Pol Pot’s Khmer Rouge had murdered as many as two million people in a countrywide paroxysm of brutality. UNICEF and other aid agencies had been kicked out when the ultra-Maoist regime took over in April 1975. They completely sealed off Cambodia from the outside world, emptied cities, forced most of the country into spartan work collectives, and unleashed a reign of terror that lasted for nearly four years. They employed a particularly vicious, primitive form of oppression, beating captives with clubs, pulling out fingernails, cutting off fingers, slashing throats with serrated palm tree branches, impaling victims on bamboo stakes, smashing babies against trees. They forced children to kill their own parents and then turned them into child soldiers. They made family members watch as loved
ones were raped and hacked to death and forbade witnesses to show emotion.
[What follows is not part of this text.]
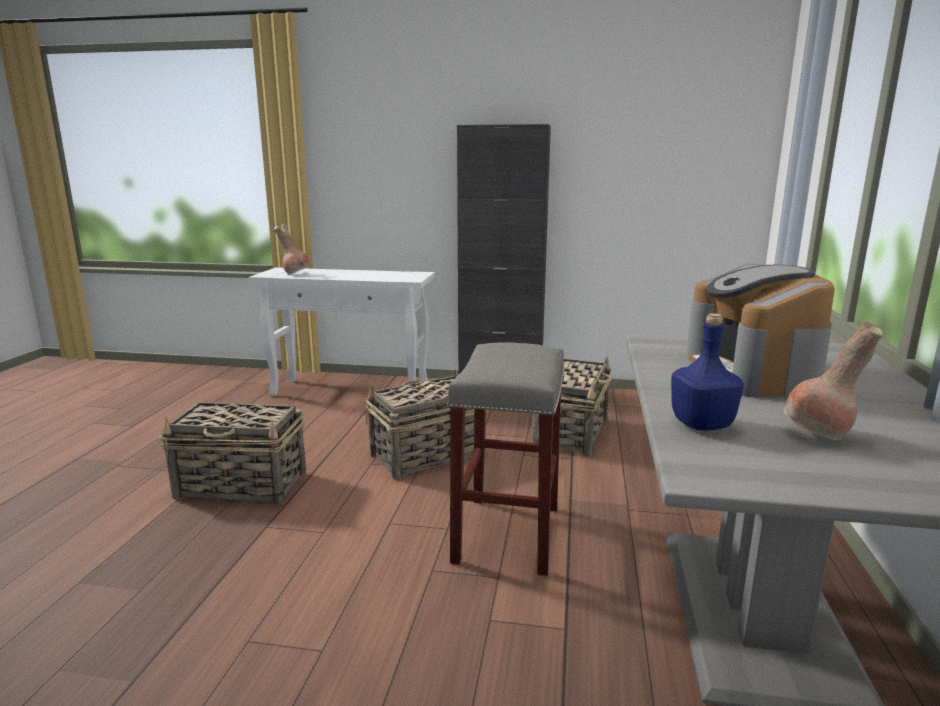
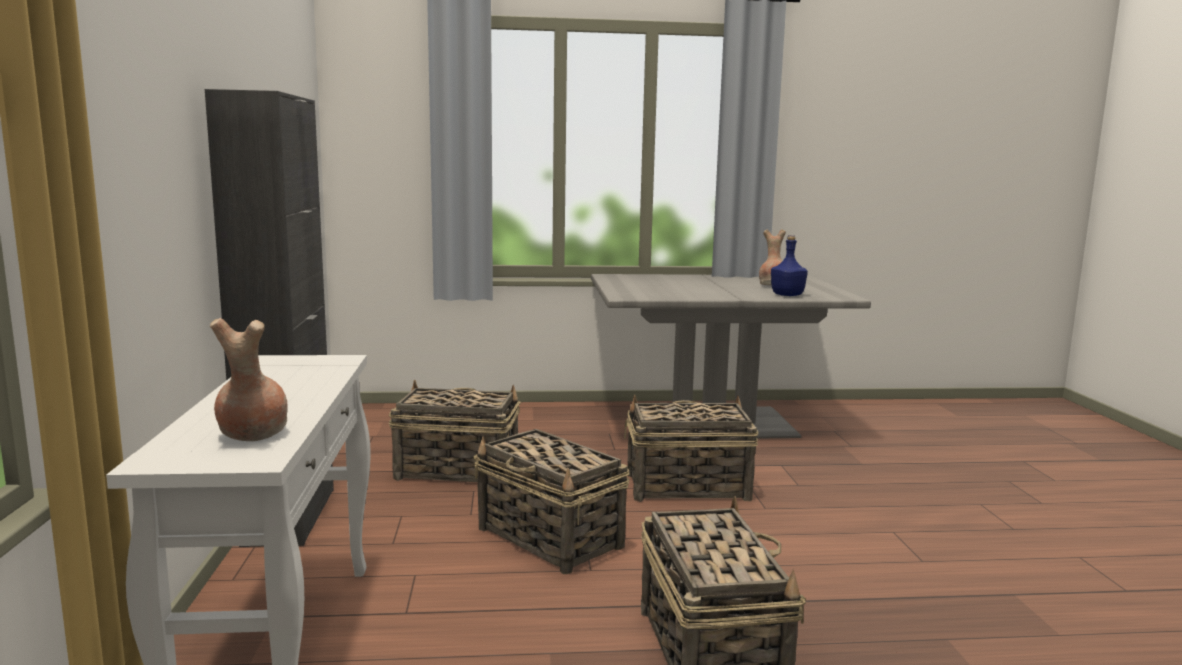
camera: 105 degrees left, 5 degrees down
(506, 532) = (686, 487): grey stool -> basket
(752, 372) = (684, 287): coffee machine -> none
The genocide finally ended in January 1979, shortly after Vietnam invaded Cambodia. During the Vietnam War and before, the North Vietnamese had supported the Khmer Rouge, their fellow Communist insurgents. But after the deranged Cambodian Maoists decided to launch military incursions against their former patron, Vietnam responded with a full-scale offensive in December 1978. It quickly toppled Pol Pot’s regime and began occupying the country. The nightmare was over, but its nasty residue stubbornly clung to the country. Much of the landscape was ravaged and desolate. Sick, starving and frail, survivors searched desperately for food and for lost family members. Children wandered alone through decimated villages, looking for their parents or siblings or aunts or uncles—or anybody they knew. To escape ongoing fighting, hundreds of thousands fled toward Thailand. Some were barely alive as they staggered across the border. They had already beaten death once, and UNICEF and the International Committee of the Red Cross (ICRC) were trying to make sure death did not get a second chance. One unsettling reality: mingled with the victims were many of the killers. Khmer Rouge cadres joined the groups of refugees spilling over the border. Some Khmer Rouge leaders would eventually, in essence, run their own refugee camps. Their presence would become a monstrous quandary.
The international relief effort, which began before Grant took office, had become one of the biggest humanitarian operations in the world and the most complex one UNICEF had ever
undertaken. Because of its mandate (to help all children regardless of politics) and reputation for neutrality during times of conflict, UNICEF had been designated the lead UN agency in 1979. This responsibility required circumnavigating treacherous political hazards.
Cambodia had become a pawn in a tortuous Cold War rivalry. Since it was still reeling from the Vietnam War, the United States had supported the enemy of its enemy: the Khmer Rouge. Not only had America failed to stop the mass killers, it actively backed the pernicious group after it had been routed by the Vietnamese. In 1979, the Carter administration voted in favor of a Khmer Rouge bid to represent Cambodia at the UN General Assembly. This was a kick to the stomach for Khmer Rouge victims—the murderers, it seemed, were being rewarded for their crimes.